■ **THE TASK**
Every line below that contains the word "Causes" must be copied.

━━━━━ EXERCISE DATA

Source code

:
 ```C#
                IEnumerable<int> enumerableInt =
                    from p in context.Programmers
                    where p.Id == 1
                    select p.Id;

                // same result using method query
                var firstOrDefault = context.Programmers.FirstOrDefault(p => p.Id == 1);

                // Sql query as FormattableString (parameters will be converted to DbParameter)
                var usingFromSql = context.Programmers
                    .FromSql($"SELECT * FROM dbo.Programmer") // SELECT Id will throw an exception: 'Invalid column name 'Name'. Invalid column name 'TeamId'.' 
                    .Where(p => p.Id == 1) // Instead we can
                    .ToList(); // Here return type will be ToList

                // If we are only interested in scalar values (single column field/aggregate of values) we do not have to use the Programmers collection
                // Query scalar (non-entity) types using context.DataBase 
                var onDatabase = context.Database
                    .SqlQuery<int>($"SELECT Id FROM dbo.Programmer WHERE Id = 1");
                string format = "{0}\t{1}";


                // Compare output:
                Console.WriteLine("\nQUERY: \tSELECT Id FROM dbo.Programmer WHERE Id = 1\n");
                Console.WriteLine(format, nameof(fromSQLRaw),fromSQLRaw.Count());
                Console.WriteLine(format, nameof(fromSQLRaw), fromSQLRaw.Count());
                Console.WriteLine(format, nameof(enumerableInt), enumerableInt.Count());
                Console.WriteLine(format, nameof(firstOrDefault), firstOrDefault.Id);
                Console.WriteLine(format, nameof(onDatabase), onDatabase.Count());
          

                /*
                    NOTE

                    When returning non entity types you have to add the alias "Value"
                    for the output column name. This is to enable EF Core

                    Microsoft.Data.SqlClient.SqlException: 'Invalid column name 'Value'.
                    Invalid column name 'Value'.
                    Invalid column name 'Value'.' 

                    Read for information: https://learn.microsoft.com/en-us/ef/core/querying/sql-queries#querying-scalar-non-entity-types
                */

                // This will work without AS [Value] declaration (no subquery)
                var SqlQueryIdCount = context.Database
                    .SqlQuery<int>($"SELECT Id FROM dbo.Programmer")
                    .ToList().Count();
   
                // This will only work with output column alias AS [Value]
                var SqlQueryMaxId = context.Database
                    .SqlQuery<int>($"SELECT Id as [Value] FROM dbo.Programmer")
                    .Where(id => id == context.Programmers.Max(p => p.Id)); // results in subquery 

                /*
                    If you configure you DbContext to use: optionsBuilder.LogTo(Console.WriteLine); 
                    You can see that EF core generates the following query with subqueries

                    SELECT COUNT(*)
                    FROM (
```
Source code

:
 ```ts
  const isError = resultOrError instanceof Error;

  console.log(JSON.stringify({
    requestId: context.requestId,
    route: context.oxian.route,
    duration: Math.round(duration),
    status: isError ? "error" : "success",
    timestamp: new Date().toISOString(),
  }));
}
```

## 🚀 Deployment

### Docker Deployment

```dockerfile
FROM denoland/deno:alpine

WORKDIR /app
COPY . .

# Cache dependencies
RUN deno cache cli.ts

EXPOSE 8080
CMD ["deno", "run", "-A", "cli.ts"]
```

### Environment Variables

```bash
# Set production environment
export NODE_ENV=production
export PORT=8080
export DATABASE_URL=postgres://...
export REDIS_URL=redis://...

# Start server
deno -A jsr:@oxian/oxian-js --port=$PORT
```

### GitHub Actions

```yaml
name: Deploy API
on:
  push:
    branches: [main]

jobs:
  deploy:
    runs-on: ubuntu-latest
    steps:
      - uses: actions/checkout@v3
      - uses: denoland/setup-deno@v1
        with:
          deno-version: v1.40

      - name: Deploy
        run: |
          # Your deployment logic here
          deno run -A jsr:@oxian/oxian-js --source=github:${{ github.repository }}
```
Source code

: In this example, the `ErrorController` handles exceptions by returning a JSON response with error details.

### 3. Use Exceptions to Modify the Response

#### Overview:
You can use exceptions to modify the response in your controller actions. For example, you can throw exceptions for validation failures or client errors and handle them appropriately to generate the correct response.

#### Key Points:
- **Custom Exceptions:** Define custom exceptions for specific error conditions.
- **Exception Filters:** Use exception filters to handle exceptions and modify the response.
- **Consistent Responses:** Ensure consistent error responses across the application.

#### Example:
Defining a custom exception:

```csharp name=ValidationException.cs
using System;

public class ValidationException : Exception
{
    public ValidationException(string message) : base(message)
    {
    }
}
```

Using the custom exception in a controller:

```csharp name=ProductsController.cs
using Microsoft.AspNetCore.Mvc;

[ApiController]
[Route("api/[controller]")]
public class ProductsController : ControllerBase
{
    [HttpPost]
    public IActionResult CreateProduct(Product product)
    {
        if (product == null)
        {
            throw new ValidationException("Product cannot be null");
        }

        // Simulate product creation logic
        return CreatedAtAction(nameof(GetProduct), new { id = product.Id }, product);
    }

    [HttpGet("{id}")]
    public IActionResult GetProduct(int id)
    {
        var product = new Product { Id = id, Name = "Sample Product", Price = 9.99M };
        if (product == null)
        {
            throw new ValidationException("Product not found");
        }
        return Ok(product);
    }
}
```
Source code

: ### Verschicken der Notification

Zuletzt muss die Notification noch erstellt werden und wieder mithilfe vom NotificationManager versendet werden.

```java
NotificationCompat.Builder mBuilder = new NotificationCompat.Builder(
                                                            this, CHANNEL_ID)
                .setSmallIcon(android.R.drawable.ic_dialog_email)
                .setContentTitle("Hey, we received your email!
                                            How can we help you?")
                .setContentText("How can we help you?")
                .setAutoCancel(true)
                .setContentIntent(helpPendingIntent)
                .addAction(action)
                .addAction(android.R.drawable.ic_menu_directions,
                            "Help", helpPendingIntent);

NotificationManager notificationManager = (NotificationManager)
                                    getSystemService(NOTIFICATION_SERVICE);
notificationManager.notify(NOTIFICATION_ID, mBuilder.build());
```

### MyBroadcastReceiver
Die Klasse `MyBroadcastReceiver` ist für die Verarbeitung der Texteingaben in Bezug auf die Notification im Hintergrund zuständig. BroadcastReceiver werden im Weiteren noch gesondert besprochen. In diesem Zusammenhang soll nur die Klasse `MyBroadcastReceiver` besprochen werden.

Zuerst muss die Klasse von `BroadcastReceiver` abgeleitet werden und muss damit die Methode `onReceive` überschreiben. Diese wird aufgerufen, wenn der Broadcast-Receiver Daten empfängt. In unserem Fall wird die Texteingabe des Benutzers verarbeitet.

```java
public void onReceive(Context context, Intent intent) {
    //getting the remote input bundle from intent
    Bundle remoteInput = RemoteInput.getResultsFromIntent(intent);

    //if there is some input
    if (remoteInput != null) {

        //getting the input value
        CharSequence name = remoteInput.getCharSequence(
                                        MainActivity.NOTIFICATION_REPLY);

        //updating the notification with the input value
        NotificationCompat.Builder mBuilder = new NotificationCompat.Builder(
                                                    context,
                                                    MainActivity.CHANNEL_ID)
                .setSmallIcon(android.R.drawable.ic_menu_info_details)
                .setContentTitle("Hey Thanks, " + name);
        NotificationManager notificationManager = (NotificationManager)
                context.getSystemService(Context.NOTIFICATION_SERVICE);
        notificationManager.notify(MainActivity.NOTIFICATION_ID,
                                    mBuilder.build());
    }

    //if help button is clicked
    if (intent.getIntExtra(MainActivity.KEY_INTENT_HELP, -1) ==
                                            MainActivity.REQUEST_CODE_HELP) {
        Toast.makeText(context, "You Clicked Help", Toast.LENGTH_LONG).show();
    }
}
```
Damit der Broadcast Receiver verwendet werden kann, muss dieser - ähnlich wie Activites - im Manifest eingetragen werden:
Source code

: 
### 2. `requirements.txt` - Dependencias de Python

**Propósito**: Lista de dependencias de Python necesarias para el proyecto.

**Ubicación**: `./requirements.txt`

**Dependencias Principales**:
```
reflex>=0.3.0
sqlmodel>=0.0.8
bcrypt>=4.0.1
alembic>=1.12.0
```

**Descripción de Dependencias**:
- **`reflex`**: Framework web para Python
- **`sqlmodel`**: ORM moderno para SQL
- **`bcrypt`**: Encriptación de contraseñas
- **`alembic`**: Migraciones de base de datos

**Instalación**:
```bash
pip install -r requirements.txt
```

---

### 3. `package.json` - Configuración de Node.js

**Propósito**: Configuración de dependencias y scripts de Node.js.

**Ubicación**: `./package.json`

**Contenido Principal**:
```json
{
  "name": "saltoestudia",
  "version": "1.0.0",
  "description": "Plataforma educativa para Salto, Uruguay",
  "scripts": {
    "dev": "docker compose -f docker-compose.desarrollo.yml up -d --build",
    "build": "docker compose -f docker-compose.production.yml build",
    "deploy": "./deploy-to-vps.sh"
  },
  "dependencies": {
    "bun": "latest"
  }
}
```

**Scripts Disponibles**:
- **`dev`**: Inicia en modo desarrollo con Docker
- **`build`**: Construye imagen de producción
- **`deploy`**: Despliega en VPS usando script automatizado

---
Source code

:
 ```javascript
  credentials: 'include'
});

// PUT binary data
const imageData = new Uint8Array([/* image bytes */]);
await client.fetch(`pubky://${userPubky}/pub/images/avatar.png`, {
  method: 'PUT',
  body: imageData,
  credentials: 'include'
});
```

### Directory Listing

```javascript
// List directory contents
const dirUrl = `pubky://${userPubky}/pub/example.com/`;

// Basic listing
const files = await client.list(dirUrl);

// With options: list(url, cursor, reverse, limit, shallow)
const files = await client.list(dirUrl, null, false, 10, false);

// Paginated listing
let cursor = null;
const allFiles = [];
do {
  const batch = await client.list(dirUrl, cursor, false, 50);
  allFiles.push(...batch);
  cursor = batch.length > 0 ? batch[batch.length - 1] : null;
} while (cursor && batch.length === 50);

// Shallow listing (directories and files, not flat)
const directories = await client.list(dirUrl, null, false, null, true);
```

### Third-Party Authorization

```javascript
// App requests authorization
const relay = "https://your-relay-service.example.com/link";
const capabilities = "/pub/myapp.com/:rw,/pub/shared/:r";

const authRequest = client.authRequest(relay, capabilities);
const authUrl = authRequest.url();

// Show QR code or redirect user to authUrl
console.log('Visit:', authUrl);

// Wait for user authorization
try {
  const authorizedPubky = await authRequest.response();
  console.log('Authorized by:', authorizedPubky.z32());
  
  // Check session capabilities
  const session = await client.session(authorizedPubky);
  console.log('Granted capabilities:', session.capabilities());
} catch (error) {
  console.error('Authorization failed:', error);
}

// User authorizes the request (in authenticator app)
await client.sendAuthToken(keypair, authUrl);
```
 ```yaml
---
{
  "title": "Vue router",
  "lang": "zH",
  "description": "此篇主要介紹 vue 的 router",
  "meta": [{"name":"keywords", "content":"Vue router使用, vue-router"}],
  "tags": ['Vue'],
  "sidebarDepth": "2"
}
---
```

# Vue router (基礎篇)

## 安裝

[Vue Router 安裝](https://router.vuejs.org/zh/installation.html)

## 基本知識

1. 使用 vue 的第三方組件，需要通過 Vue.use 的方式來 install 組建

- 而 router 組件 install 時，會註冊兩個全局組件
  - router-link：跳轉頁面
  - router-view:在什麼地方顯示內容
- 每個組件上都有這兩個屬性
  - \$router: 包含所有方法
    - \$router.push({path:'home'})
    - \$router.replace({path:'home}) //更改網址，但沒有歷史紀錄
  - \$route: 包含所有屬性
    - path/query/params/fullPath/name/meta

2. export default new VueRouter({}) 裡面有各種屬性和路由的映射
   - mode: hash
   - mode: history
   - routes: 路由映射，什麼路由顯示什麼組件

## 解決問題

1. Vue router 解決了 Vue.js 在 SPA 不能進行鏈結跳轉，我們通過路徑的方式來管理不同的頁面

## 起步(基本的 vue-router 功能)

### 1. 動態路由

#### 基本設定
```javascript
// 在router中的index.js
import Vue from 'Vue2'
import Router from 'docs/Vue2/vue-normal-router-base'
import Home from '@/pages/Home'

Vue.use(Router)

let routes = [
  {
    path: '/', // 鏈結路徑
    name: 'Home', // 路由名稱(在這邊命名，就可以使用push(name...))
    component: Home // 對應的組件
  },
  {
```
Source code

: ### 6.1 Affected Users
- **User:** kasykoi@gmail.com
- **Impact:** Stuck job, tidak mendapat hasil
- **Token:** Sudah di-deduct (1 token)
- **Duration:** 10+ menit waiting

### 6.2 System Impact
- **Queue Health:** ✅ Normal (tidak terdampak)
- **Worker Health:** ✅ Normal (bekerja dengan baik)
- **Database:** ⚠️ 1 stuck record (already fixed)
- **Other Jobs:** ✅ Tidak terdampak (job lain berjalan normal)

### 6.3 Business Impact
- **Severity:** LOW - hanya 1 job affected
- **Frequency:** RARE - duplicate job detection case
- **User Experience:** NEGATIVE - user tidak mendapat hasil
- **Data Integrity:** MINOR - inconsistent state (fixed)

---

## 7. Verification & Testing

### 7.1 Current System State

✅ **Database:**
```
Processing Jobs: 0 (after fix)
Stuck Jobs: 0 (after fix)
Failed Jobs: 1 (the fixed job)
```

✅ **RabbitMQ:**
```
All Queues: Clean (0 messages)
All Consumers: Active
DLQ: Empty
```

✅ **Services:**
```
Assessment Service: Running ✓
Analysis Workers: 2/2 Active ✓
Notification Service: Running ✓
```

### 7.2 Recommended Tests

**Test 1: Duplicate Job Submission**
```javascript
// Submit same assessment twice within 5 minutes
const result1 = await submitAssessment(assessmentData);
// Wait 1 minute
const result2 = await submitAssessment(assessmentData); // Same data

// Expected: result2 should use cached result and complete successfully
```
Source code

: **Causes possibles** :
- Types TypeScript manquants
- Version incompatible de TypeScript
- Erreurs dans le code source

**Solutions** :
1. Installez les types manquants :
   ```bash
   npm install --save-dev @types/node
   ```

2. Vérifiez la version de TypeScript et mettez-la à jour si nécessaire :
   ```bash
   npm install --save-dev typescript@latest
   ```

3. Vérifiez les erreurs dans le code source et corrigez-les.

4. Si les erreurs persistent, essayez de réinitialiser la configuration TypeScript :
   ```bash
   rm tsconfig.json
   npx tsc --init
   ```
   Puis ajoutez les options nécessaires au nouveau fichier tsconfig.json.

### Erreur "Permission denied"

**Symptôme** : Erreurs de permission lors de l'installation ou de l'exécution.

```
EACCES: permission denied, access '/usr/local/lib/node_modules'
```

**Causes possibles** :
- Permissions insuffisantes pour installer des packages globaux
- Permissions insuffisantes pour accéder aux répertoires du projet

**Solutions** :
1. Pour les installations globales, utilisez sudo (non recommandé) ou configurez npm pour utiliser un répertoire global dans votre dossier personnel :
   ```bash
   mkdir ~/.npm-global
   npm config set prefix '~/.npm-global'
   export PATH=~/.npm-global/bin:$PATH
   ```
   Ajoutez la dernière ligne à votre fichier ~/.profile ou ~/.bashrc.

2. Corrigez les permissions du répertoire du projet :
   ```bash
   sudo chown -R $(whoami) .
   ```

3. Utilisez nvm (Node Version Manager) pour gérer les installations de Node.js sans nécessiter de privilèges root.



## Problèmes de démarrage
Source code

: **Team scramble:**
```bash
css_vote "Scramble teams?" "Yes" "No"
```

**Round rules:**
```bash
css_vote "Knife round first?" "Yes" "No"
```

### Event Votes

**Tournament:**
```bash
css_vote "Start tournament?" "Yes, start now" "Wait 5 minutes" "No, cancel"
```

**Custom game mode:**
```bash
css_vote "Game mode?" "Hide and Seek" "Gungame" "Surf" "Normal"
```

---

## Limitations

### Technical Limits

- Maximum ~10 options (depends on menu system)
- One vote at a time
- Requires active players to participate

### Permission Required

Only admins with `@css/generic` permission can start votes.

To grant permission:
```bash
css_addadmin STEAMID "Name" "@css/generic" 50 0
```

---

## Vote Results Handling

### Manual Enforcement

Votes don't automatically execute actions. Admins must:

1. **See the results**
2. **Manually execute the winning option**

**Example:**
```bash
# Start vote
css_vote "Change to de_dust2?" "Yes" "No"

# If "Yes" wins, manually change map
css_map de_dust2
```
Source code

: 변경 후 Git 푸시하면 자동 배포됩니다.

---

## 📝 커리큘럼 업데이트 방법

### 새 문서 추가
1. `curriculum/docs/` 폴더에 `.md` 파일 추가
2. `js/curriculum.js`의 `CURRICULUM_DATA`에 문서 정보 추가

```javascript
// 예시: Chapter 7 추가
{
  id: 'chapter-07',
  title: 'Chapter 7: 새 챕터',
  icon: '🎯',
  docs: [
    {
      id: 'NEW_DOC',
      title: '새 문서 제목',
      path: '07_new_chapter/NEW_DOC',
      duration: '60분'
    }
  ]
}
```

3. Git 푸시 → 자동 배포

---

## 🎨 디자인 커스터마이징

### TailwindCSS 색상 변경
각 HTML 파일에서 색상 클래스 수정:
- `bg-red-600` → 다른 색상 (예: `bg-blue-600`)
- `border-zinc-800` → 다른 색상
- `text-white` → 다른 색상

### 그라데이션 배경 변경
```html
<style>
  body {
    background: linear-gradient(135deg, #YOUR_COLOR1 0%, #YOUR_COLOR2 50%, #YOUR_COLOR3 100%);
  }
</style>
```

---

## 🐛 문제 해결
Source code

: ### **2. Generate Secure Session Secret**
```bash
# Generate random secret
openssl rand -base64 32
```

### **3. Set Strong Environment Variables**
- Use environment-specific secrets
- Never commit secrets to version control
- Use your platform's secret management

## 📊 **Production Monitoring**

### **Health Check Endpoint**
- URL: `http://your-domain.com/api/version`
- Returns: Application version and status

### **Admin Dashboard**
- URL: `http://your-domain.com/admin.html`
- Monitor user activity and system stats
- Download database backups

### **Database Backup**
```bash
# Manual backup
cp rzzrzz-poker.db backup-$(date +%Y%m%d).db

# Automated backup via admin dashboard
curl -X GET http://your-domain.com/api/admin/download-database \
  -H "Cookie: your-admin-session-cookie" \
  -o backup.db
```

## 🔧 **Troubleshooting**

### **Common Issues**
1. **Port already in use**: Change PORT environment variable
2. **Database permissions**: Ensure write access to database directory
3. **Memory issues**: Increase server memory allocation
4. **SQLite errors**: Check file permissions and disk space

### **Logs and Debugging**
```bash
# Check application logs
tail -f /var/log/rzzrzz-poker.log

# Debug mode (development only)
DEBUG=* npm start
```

━━━━━━━━━━

■ **OUTPUT FOR THIS EXERCISE**
: **Causes possibles** :
**Causes possibles** :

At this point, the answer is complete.